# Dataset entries
☆ ☆ ☆ ☆ ☆ ☆ ☆

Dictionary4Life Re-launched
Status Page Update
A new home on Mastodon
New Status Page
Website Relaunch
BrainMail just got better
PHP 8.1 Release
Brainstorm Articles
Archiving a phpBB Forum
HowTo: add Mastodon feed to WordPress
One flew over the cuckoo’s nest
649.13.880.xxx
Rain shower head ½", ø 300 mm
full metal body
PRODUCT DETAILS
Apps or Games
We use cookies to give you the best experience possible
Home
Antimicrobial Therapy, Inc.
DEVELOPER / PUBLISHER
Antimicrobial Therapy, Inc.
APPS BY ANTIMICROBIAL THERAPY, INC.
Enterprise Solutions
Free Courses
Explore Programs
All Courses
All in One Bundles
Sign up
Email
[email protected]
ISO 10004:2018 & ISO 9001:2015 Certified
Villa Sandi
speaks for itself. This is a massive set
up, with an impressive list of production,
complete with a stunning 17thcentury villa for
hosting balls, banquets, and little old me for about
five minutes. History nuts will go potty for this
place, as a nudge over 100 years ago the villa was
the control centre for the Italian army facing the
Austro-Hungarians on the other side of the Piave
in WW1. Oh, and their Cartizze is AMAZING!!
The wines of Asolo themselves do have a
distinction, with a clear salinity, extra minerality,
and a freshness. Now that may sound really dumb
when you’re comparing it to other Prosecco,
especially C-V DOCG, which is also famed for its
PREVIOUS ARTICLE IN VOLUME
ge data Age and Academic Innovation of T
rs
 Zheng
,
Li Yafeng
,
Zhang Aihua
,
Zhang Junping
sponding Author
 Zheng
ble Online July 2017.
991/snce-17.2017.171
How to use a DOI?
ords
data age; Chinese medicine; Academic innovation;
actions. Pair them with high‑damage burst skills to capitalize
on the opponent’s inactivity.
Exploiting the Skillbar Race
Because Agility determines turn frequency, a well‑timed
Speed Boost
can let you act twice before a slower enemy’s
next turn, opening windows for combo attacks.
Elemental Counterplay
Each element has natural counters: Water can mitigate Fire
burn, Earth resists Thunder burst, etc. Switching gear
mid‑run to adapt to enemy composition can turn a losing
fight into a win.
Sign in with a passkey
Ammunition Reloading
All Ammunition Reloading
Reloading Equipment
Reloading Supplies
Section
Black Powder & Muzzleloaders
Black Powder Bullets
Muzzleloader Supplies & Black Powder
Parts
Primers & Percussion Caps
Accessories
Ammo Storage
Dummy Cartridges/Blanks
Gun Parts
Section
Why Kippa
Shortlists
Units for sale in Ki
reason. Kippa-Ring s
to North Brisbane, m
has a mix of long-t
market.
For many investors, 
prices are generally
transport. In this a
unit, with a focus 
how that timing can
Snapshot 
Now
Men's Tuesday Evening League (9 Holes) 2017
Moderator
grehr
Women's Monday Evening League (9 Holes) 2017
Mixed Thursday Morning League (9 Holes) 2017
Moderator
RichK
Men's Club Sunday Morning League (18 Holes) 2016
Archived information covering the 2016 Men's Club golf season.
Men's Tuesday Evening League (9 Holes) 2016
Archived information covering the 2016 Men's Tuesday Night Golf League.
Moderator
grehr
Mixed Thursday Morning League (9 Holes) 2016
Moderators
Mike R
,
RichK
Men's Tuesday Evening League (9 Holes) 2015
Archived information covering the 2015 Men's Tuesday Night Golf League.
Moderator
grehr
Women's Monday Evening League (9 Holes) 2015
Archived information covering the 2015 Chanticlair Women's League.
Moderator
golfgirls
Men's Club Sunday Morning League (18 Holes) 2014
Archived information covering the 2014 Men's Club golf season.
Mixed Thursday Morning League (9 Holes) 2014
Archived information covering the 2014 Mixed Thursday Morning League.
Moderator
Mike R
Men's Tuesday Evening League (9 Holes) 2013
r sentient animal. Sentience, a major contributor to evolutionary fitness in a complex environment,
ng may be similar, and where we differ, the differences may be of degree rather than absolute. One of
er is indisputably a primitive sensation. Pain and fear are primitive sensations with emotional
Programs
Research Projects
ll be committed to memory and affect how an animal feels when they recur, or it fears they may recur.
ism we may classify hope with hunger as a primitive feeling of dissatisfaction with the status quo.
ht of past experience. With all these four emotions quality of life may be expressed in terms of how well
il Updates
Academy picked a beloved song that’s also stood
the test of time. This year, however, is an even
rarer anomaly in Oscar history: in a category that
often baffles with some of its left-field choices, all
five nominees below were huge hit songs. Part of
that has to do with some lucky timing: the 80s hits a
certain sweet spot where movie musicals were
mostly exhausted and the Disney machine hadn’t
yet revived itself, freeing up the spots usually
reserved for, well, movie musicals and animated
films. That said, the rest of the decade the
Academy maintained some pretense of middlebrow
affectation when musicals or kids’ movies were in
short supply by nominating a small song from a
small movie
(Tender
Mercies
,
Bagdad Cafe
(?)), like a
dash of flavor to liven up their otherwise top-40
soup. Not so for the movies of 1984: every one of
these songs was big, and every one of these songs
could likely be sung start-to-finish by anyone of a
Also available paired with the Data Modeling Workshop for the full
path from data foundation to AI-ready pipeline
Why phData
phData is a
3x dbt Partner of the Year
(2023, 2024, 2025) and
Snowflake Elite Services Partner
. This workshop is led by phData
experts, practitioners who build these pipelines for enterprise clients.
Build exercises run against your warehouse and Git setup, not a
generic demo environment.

☆ ☆ ☆ ☆ ☆ ☆ ☆

# Description of the task
Each entry above needs to be retyped exactly as it appears.

# Result of the task
Dictionary4Life Re-launched
Status Page Update
A new home on Mastodon
New Status Page
Website Relaunch
BrainMail just got better
PHP 8.1 Release
Brainstorm Articles
Archiving a phpBB Forum
HowTo: add Mastodon feed to WordPress
One flew over the cuckoo’s nest
649.13.880.xxx
Rain shower head ½", ø 300 mm
full metal body
PRODUCT DETAILS
Apps or Games
We use cookies to give you the best experience possible
Home
Antimicrobial Therapy, Inc.
DEVELOPER / PUBLISHER
Antimicrobial Therapy, Inc.
APPS BY ANTIMICROBIAL THERAPY, INC.
Enterprise Solutions
Free Courses
Explore Programs
All Courses
All in One Bundles
Sign up
Email
[email protected]
ISO 10004:2018 & ISO 9001:2015 Certified
Villa Sandi
speaks for itself. This is a massive set
up, with an impressive list of production,
complete with a stunning 17thcentury villa for
hosting balls, banquets, and little old me for about
five minutes. History nuts will go potty for this
place, as a nudge over 100 years ago the villa was
the control centre for the Italian army facing the
Austro-Hungarians on the other side of the Piave
in WW1. Oh, and their Cartizze is AMAZING!!
The wines of Asolo themselves do have a
distinction, with a clear salinity, extra minerality,
and a freshness. Now that may sound really dumb
when you’re comparing it to other Prosecco,
especially C-V DOCG, which is also famed for its
PREVIOUS ARTICLE IN VOLUME
ge data Age and Academic Innovation of T
rs
 Zheng
,
Li Yafeng
,
Zhang Aihua
,
Zhang Junping
sponding Author
 Zheng
ble Online July 2017.
991/snce-17.2017.171
How to use a DOI?
ords
data age; Chinese medicine; Academic innovation;
actions. Pair them with high‑damage burst skills to capitalize
on the opponent’s inactivity.
Exploiting the Skillbar Race
Because Agility determines turn frequency, a well‑timed
Speed Boost
can let you act twice before a slower enemy’s
next turn, opening windows for combo attacks.
Elemental Counterplay
Each element has natural counters: Water can mitigate Fire
burn, Earth resists Thunder burst, etc. Switching gear
mid‑run to adapt to enemy composition can turn a losing
fight into a win.
Sign in with a passkey
Ammunition Reloading
All Ammunition Reloading
Reloading Equipment
Reloading Supplies
Section
Black Powder & Muzzleloaders
Black Powder Bullets
Muzzleloader Supplies & Black Powder
Parts
Primers & Percussion Caps
Accessories
Ammo Storage
Dummy Cartridges/Blanks
Gun Parts
Section
Why Kippa
Shortlists
Units for sale in Ki
reason. Kippa-Ring s
to North Brisbane, m
has a mix of long-t
market.
For many investors, 
prices are generally
transport. In this a
unit, with a focus 
how that timing can
Snapshot 
Now
Men's Tuesday Evening League (9 Holes) 2017
Moderator
grehr
Women's Monday Evening League (9 Holes) 2017
Mixed Thursday Morning League (9 Holes) 2017
Moderator
RichK
Men's Club Sunday Morning League (18 Holes) 2016
Archived information covering the 2016 Men's Club golf season.
Men's Tuesday Evening League (9 Holes) 2016
Archived information covering the 2016 Men's Tuesday Night Golf League.
Moderator
grehr
Mixed Thursday Morning League (9 Holes) 2016
Moderators
Mike R
,
RichK
Men's Tuesday Evening League (9 Holes) 2015
Archived information covering the 2015 Men's Tuesday Night Golf League.
Moderator
grehr
Women's Monday Evening League (9 Holes) 2015
Archived information covering the 2015 Chanticlair Women's League.
Moderator
golfgirls
Men's Club Sunday Morning League (18 Holes) 2014
Archived information covering the 2014 Men's Club golf season.
Mixed Thursday Morning League (9 Holes) 2014
Archived information covering the 2014 Mixed Thursday Morning League.
Moderator
Mike R
Men's Tuesday Evening League (9 Holes) 2013
r sentient animal. Sentience, a major contributor to evolutionary fitness in a complex environment,
ng may be similar, and where we differ, the differences may be of degree rather than absolute. One of
er is indisputably a primitive sensation. Pain and fear are primitive sensations with emotional
Programs
Research Projects
ll be committed to memory and affect how an animal feels when they recur, or it fears they may recur.
ism we may classify hope with hunger as a primitive feeling of dissatisfaction with the status quo.
ht of past experience. With all these four emotions quality of life may be expressed in terms of how well
il Updates
Academy picked a beloved song that’s also stood
the test of time. This year, however, is an even
rarer anomaly in Oscar history: in a category that
often baffles with some of its left-field choices, all
five nominees below were huge hit songs. Part of
that has to do with some lucky timing: the 80s hits a
certain sweet spot where movie musicals were
mostly exhausted and the Disney machine hadn’t
yet revived itself, freeing up the spots usually
reserved for, well, movie musicals and animated
films. That said, the rest of the decade the
Academy maintained some pretense of middlebrow
affectation when musicals or kids’ movies were in
short supply by nominating a small song from a
small movie
(Tender
Mercies
,
Bagdad Cafe
(?)), like a
dash of flavor to liven up their otherwise top-40
soup. Not so for the movies of 1984: every one of
these songs was big, and every one of these songs
could likely be sung start-to-finish by anyone of a
Also available paired with the Data Modeling Workshop for the full
path from data foundation to AI-ready pipeline
Why phData
phData is a
3x dbt Partner of the Year
(2023, 2024, 2025) and
Snowflake Elite Services Partner
. This workshop is led by phData
experts, practitioners who build these pipelines for enterprise clients.
Build exercises run against your warehouse and Git setup, not a
generic demo environment.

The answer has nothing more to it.